Hypnotist Paul McKenna, Jack Daniels whisky, and existential French philosophy – all things that you can be under the influence of, albeit only for a limited period of time. Or, to take another example, think of a number between 0 and 100. Now estimate the proportion of UN countries that are located in Africa. In this celebrated experiment people who generated higher or lower numbers responded, on average, 45% or 25% respectively1. A clearly unrelated random number doubled their subsequent answer.
We are nothing if not impressionable creatures. It is simply an unappealing fact that we are always under the temporary influence of the last thing we saw, heard or did. And it is particularly dispiriting if you design research for a living. You just couldn’t get an academic paper published in psychology if the findings were potentially an unintended consequence of the research design. Yet traditional market research firms seem oblivious to this problem. Just how wrong are they? How much does design influence their findings?
To examine this question we ran two parallel surveys. Both surveys asked people their likelihood to switch energy supplier over the next 12 months and how easy they thought it was going to be to find the right deal. And, before that, both surveys asked people a seven item inventory about the last time they shopped for an energy tariff2. But in one survey this prior shopping inventory was positively framed (e.g. “it was easy to compare tariffs”) and in the other negatively (e.g. “it was difficult to compare tariffs”).
Effect on Subsequent Questions
The graphic shows the average ratings of the subsequent questions across the surveys. There are two main findings. First, asking people what they liked about the last time they shopped around, rather than what they disliked, has a dramatic impact on reported future ease3. Between the two frames there’s a 0.42 swing in the rating, which is both statistically significant and a huge shift for a seven point scale.
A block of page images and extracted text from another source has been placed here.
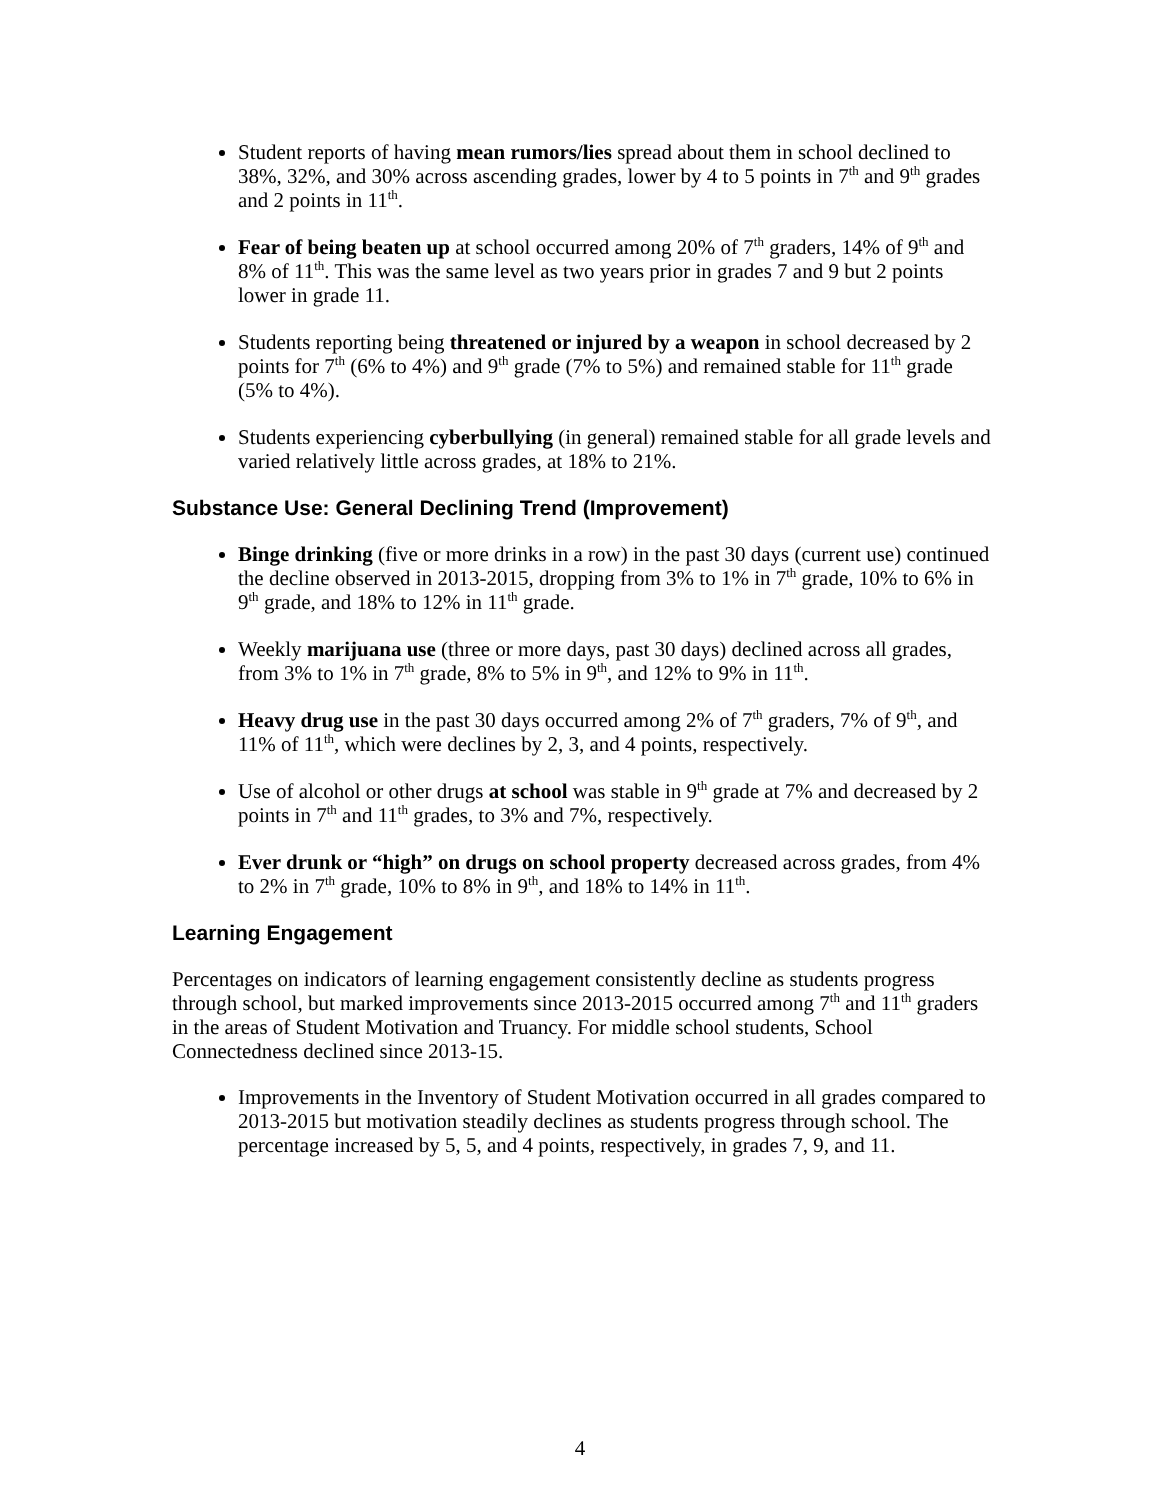Student reports of having mean rumors/lies spread about them in school declined to 38%, 32%, and 30% across ascending grades, lower by 4 to 5 points in 7<sup>th</sup> and 9<sup>th</sup> grades and 2 points in 11<sup>th</sup>.
Fear of being beaten up at school occurred among 20% of 7<sup>th</sup> graders, 14% of 9<sup>th</sup> and 8% of 11<sup>th</sup>. This was the same level as two years prior in grades 7 and 9 but 2 points lower in grade 11.
Students reporting being threatened or injured by a weapon in school decreased by 2 points for 7<sup>th</sup> (6% to 4%) and 9<sup>th</sup> grade (7% to 5%) and remained stable for 11<sup>th</sup> grade (5% to 4%).
Students experiencing cyberbullying (in general) remained stable for all grade levels and varied relatively little across grades, at 18% to 21%.
Substance Use: General Declining Trend (Improvement)
Binge drinking (five or more drinks in a row) in the past 30 days (current use) continued the decline observed in 2013-2015, dropping from 3% to 1% in 7<sup>th</sup> grade, 10% to 6% in 9<sup>th</sup> grade, and 18% to 12% in 11<sup>th</sup> grade.
Weekly marijuana use (three or more days, past 30 days) declined across all grades, from 3% to 1% in 7<sup>th</sup> grade, 8% to 5% in 9<sup>th</sup>, and 12% to 9% in 11<sup>th</sup>.
Heavy drug use in the past 30 days occurred among 2% of 7<sup>th</sup> graders, 7% of 9<sup>th</sup>, and 11% of 11<sup>th</sup>, which were declines by 2, 3, and 4 points, respectively.
Use of alcohol or other drugs at school was stable in 9<sup>th</sup> grade at 7% and decreased by 2 points in 7<sup>th</sup> and 11<sup>th</sup> grades, to 3% and 7%, respectively.
Ever drunk or “high” on drugs on school property decreased across grades, from 4% to 2% in 7<sup>th</sup> grade, 10% to 8% in 9<sup>th</sup>, and 18% to 14% in 11<sup>th</sup>.
Learning Engagement
Percentages on indicators of learning engagement consistently decline as students progress through school, but marked improvements since 2013-2015 occurred among 7<sup>th</sup> and 11<sup>th</sup> graders in the areas of Student Motivation and Truancy. For middle school students, School Connectedness declined since 2013-15.
Improvements in the Inventory of Student Motivation occurred in all grades compared to 2013-2015 but motivation steadily declines as students progress through school. The percentage increased by 5, 5, and 4 points, respectively, in grades 7, 9, and 11.
4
Second, the same effect isn’t observed for intention-to-switch. Perceived ease of switching is more malleable. Why? Perceptions are generally more speculative than behaviours and therefore more prone to manipulation – something we’ll return to. Furthermore, the preceding question related directly to the search process. There will be other, un-manipulated, switching drivers that add to the stability of the intention-to-switch question.
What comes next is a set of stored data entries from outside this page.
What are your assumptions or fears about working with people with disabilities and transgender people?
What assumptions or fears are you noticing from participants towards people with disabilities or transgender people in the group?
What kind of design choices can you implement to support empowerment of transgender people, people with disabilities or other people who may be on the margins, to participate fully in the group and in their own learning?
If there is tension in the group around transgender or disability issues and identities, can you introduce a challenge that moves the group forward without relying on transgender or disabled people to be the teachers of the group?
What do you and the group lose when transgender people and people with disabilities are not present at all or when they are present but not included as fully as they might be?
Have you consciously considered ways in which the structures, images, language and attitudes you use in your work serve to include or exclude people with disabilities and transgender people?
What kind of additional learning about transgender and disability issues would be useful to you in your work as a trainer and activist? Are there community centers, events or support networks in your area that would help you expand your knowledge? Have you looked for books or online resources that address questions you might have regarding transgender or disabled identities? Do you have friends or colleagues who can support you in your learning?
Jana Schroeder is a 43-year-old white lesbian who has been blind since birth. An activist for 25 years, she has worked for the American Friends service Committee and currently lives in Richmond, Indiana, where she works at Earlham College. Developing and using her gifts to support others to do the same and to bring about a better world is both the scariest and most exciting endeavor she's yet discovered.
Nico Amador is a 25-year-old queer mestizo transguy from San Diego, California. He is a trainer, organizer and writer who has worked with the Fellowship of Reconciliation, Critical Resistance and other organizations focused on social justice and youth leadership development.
Both these findings demonstrate the importance of ensuring that research is thoughtfully designed. Only then will it yield replicable, relevant, transferable insights. Conversely, it’s pointless to research people with tasks that are either so unnatural as to be meaningless or so superficial as to be completely malleable. This is not, therefore, just a question of better craftsmanship. It’s a question about whether such a survey is worth running in the first place. As a French existentialist would almost certainly have said, ”traditional surveys are nothing else but that which they make themselves.”
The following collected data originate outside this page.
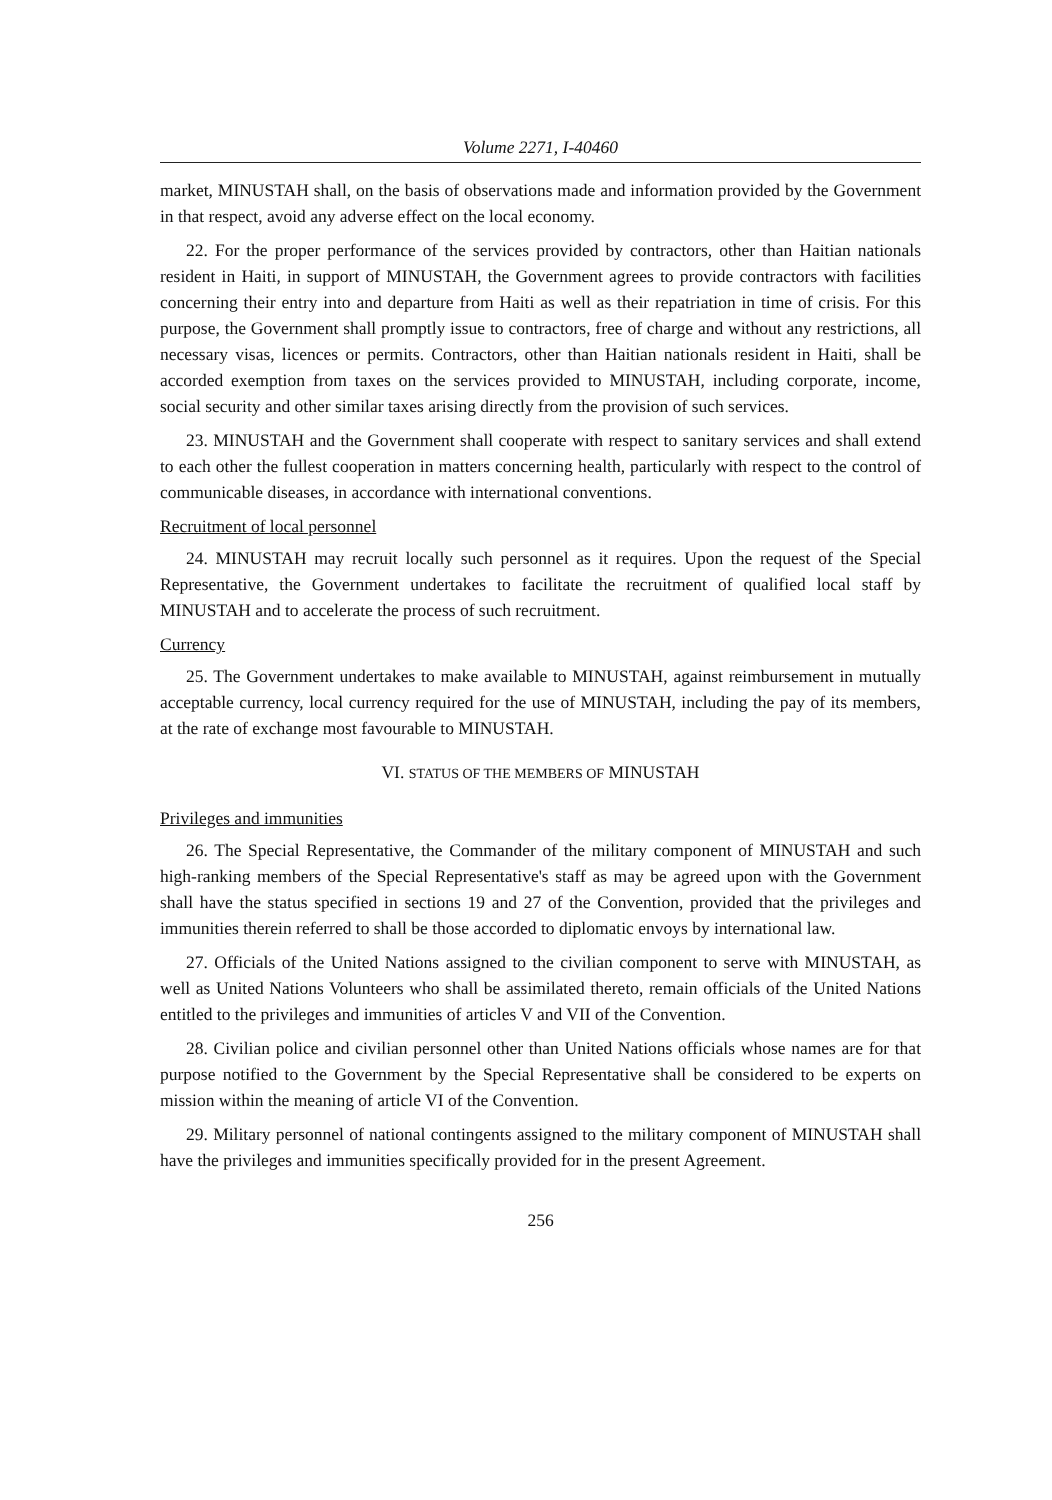Volume 2271, I-40460
market, MINUSTAH shall, on the basis of observations made and information provided by the Government in that respect, avoid any adverse effect on the local economy.
22. For the proper performance of the services provided by contractors, other than Haitian nationals resident in Haiti, in support of MINUSTAH, the Government agrees to provide contractors with facilities concerning their entry into and departure from Haiti as well as their repatriation in time of crisis. For this purpose, the Government shall promptly issue to contractors, free of charge and without any restrictions, all necessary visas, licences or permits. Contractors, other than Haitian nationals resident in Haiti, shall be accorded exemption from taxes on the services provided to MINUSTAH, including corporate, income, social security and other similar taxes arising directly from the provision of such services.
23. MINUSTAH and the Government shall cooperate with respect to sanitary services and shall extend to each other the fullest cooperation in matters concerning health, particularly with respect to the control of communicable diseases, in accordance with international conventions.
Recruitment of local personnel
24. MINUSTAH may recruit locally such personnel as it requires. Upon the request of the Special Representative, the Government undertakes to facilitate the recruitment of qualified local staff by MINUSTAH and to accelerate the process of such recruitment.
Currency
25. The Government undertakes to make available to MINUSTAH, against reimbursement in mutually acceptable currency, local currency required for the use of MINUSTAH, including the pay of its members, at the rate of exchange most favourable to MINUSTAH.
VI. STATUS OF THE MEMBERS OF MINUSTAH
Privileges and immunities
26. The Special Representative, the Commander of the military component of MINUSTAH and such high-ranking members of the Special Representative's staff as may be agreed upon with the Government shall have the status specified in sections 19 and 27 of the Convention, provided that the privileges and immunities therein referred to shall be those accorded to diplomatic envoys by international law.
27. Officials of the United Nations assigned to the civilian component to serve with MINUSTAH, as well as United Nations Volunteers who shall be assimilated thereto, remain officials of the United Nations entitled to the privileges and immunities of articles V and VII of the Convention.
28. Civilian police and civilian personnel other than United Nations officials whose names are for that purpose notified to the Government by the Special Representative shall be considered to be experts on mission within the meaning of article VI of the Convention.
29. Military personnel of national contingents assigned to the military component of MINUSTAH shall have the privileges and immunities specifically provided for in the present Agreement.
256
1. Tversky, A. & Kahneman, D. (1974). Judgement under Uncertainty: Heuristics and Biases. Science, 185 (4157),1124–1131. The actual proportion is 54 out of 193 or 28%
2. Specifically, in the negative frame, “What if anything did you dislike about the task of shopping around (check all that apply)” followed by seven options such as “It took too much effort”, “It took too long”, and so on.
3. If you want to see another example of the same effect, watch Yes, Prime Minister’s “Leading Questions” here.